> **Source passage**
-=-=-

For some
years (far too many, in my opinion), the U.S. Bureau of Land Management (BLM)
has carried out what it represents as compliance with Section 106 of the
National Historic Preservation Act (NHPA) under a “nationwide programmatic
agreement” (NPA) with the Advisory Council on Historic Preservation (ACHP) and
the National Conference of State Historic Preservation Officers – the latter
representing all 59 State Historic Preservation Officers (SHPOs). Under the NPA, BLM executes “state protocols”
with each SHPO. These ostensibly lay out
how BLM and the SHPO will interact during BLM’s compliance with Section 106
(sic: the NPA), but they inevitably go farther, in fact structuring how BLM
approaches such matters as public involvement, tribal consultation, historic
property identification, effect determination, and resolving adverse effects on
historic properties.
I recently
received a draft revised protocol negotiated by BLM and the California SHPO;
although ostensibly provided to consulting parties for review, it was a very
complete document, some 75 single-spaced pages long, all worked out between BLM
and SHPO staff without any evidence that public views were solicited or
considered. I commented:
Having given the
proposed "new" protocol a sufficient (I think) review, I just want to
suggest to all concerned that it is absurd. In an attempt to
"streamline" the relatively straightforward processes laid out in the
NHPA Section 106 regulations, BLM has generated a massive document made up
mostly of meaningless abstractions and promises to do right, combined with
references to still other documents. If BLM were designing a mechanism
specifically to confuse readers and minimize the potential for anyone to participate
in its decision-making, it could hardly do better than to issue this protocol.

-=-=-

> **What to work on**
- a) Copy out everything in the BLM protocol passage from "with each SHPO." down to "historic properties.".
- b) Do the following statements agree with the BLM protocol passage? Answer yes or no for each, quoting the words that decide it. (i) The nationwide programmatic agreement was made with the Advisory Council on Historic Preservation and the National Conference of State Historic Preservation Officers. (ii) The draft revised protocol ran to about 50 pages. (iii) The draft revised protocol was negotiated by BLM and the California SHPO.
- c) Condense the paragraph of the BLM protocol passage that begins "For some years" into a short list that keeps its main facts.

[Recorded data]
-=-=-

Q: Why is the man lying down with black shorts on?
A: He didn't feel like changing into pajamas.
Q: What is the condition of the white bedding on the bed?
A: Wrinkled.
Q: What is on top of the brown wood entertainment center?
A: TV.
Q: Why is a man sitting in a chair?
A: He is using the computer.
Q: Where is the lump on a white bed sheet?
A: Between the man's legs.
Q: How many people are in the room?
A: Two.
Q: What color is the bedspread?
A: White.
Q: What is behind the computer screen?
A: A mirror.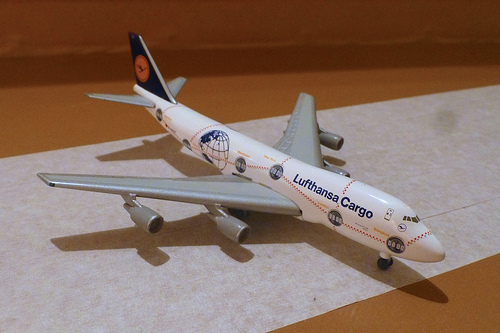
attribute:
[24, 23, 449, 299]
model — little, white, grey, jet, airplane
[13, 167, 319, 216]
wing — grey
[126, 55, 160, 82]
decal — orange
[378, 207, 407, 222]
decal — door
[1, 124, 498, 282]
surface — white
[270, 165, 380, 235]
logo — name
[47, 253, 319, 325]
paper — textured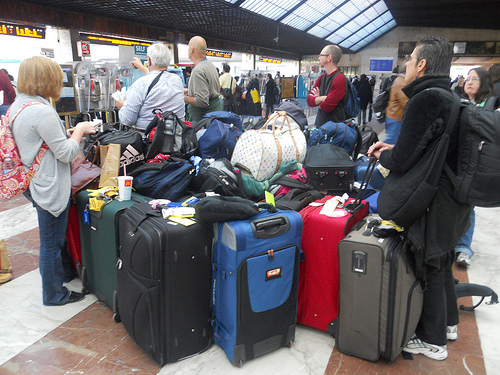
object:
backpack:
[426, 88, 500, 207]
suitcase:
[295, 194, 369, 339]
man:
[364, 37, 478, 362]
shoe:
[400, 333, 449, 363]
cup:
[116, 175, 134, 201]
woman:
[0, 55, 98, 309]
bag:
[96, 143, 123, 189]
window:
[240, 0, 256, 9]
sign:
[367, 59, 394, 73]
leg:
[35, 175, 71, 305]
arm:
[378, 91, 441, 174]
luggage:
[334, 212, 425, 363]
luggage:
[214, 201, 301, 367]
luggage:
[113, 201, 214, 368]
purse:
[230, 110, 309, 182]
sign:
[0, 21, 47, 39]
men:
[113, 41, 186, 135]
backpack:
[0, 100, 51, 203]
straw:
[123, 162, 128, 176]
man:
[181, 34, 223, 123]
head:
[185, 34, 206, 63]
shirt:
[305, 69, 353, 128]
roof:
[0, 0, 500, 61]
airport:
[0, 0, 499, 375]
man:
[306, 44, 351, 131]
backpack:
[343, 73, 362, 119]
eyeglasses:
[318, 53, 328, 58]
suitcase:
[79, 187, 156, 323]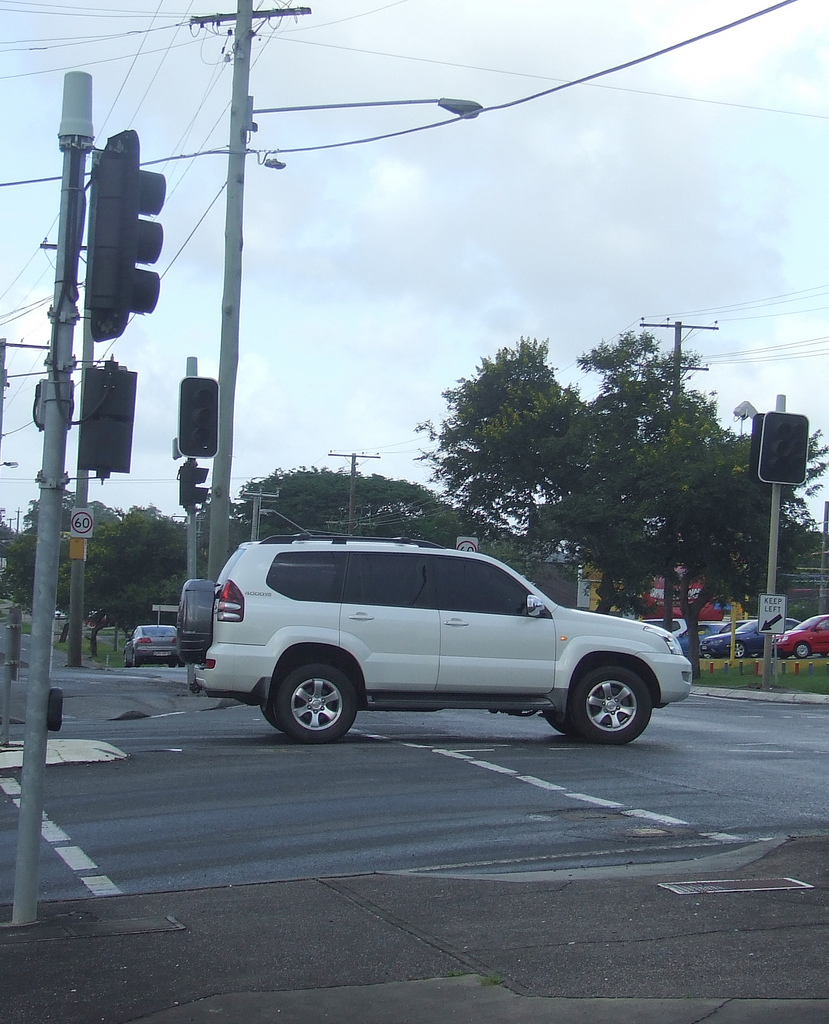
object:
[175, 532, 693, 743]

-=-=-

> **Exercise results**
- a)
with each SHPO. These ostensibly lay out
how BLM and the SHPO will interact during BLM’s compliance with Section 106
(sic: the NPA), but they inevitably go farther, in fact structuring how BLM
approaches such matters as public involvement, tribal consultation, historic
property identification, effect determination, and resolving adverse effects on
historic properties.

- b)
(i) Yes: "a “nationwide programmatic agreement” (NPA) with the Advisory Council on Historic Preservation (ACHP) and the National Conference of State Historic Preservation Officers"
(ii) No: "some 75 single-spaced pages long"
(iii) Yes: "a draft revised protocol negotiated by BLM and the California SHPO"

- c)
- For years, which the writer considers far too many, BLM has handled Section 106 compliance under the NHPA through a nationwide programmatic agreement (NPA).
- The NPA is with the ACHP and the National Conference of State Historic Preservation Officers, which represents all 59 SHPOs.
- Under the NPA, BLM executes a "state protocol" with each SHPO.
- The protocols ostensibly describe how BLM and the SHPO interact, but they also structure BLM's approach to public involvement, tribal consultation, historic property identification, effect determination, and resolving adverse effects on historic properties.